Uh, nothing! Nothing doing, guys. Maybe you could go to that speed dating thing at the Library tonight?
This will happen. I promise: You will totally hook up with somebody from that speed dating thing. But not who you think! That I’m not disclosing…
Saturday, the next day in the month.
This is probably the hockey highlight of the weekend, unless some crazy shit goes down in Russia. But, yes, Saturday night is when the NHL’s brightest stars will shine like the great, helmetless, fuming balls of noxious space gasses that they are. You’ll get to enjoy all of the classics like hardest-shot, fastest skater, and the dreaded 3-on-0 breakaway contest to see who can most successfully pass the puck one-time-too-many. And you’ll probably also have to watch a slew of other events not entirely unlike a dog agility contest from the Great Outdoor Games. A goalie race. Maybe something where a player has to eat three saltines and successfully whistle ‘She’ll Be Comin’ Around the Mountain’ (all the verses- no cop outs on this one) before rapidly spinning around in a circle and then trying to skate around the rink. Did I mention they’ll be blindfolded?
I noticed this dog-eared page in my copy of the Popol Vuh and here’s what it had to say about the 2012 NHL All-Star Skills Competition: Zdeno Chara will not only defend his hardest shot title, but also win the tallest player competition.
That day that comes after that last one I mentioned.

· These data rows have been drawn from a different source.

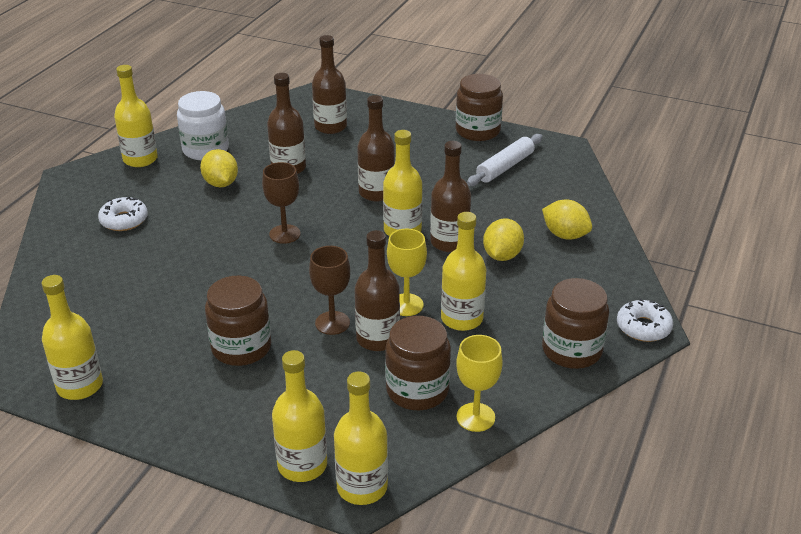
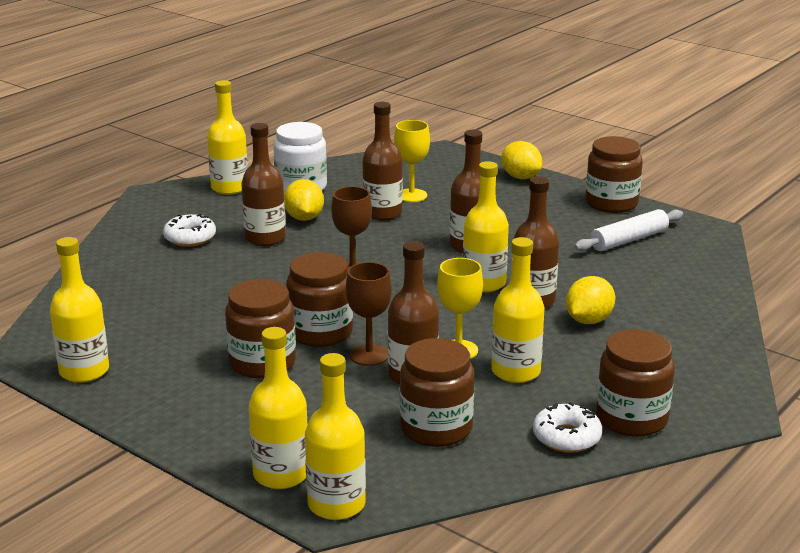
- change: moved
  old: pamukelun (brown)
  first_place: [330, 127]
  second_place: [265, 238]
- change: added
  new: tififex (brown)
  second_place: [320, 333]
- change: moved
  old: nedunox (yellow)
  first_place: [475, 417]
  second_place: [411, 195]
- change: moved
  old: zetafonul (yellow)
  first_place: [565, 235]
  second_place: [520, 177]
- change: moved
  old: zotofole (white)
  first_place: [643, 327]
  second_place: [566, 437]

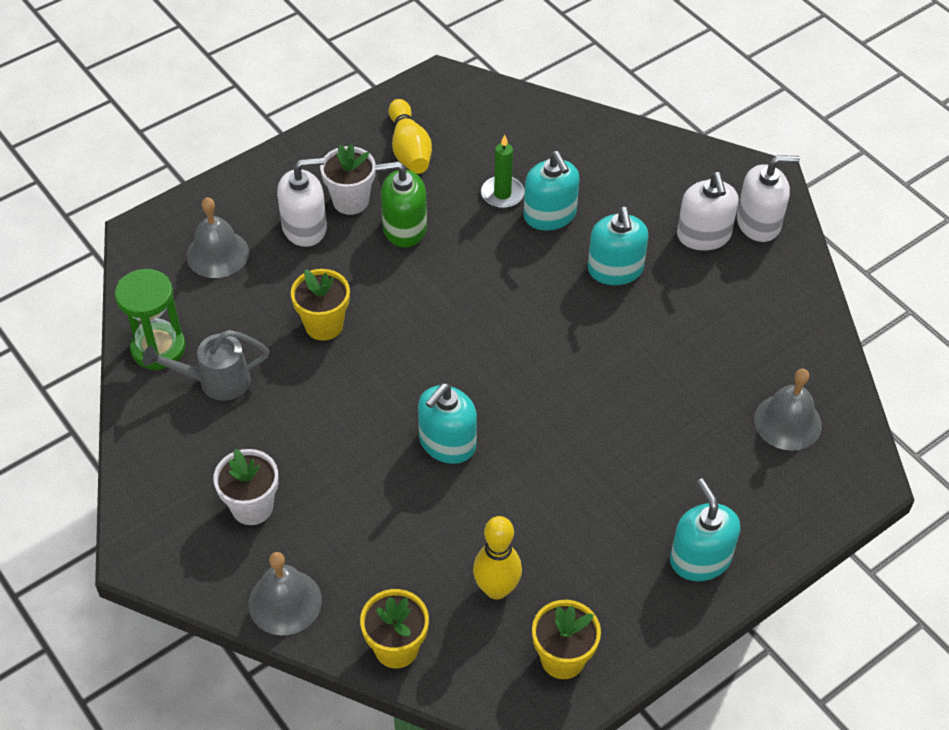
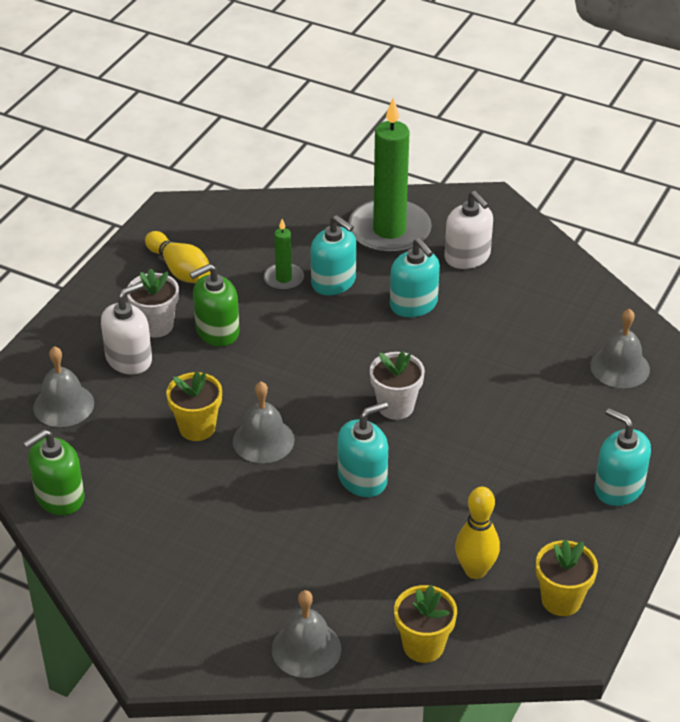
- change: replaced
  old: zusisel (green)
  new: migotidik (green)
  first_place: [158, 348]
  second_place: [59, 497]
- change: added
  new: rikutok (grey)
  second_place: [263, 440]
- change: turned
  old: migotidik (turquoise)
  first_place: [447, 443]
  second_place: [362, 479]
  degrees: -135
- change: added
  new: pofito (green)
  second_place: [389, 231]
- change: moved
  old:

If you don’t have NBC Sports Network (nee Versus), then you’re in luck: you don’t have to watch the All-Star Game. If you were hoping to catch that pre-recorded Grand Prix of Stationary Rowing program, though, then you’re gonna have to sit through this mess and hope it ends quickly. Which is what the players are doing. They had to go to Ottawa. I’d try to get suspended right before this thing, too. But, hey, there’s always a chance something funny will happen. Or light-hearted, at least. And if you like seeing multi-millionaire athletes win automobiles, then you’ll have a pretty good weekend.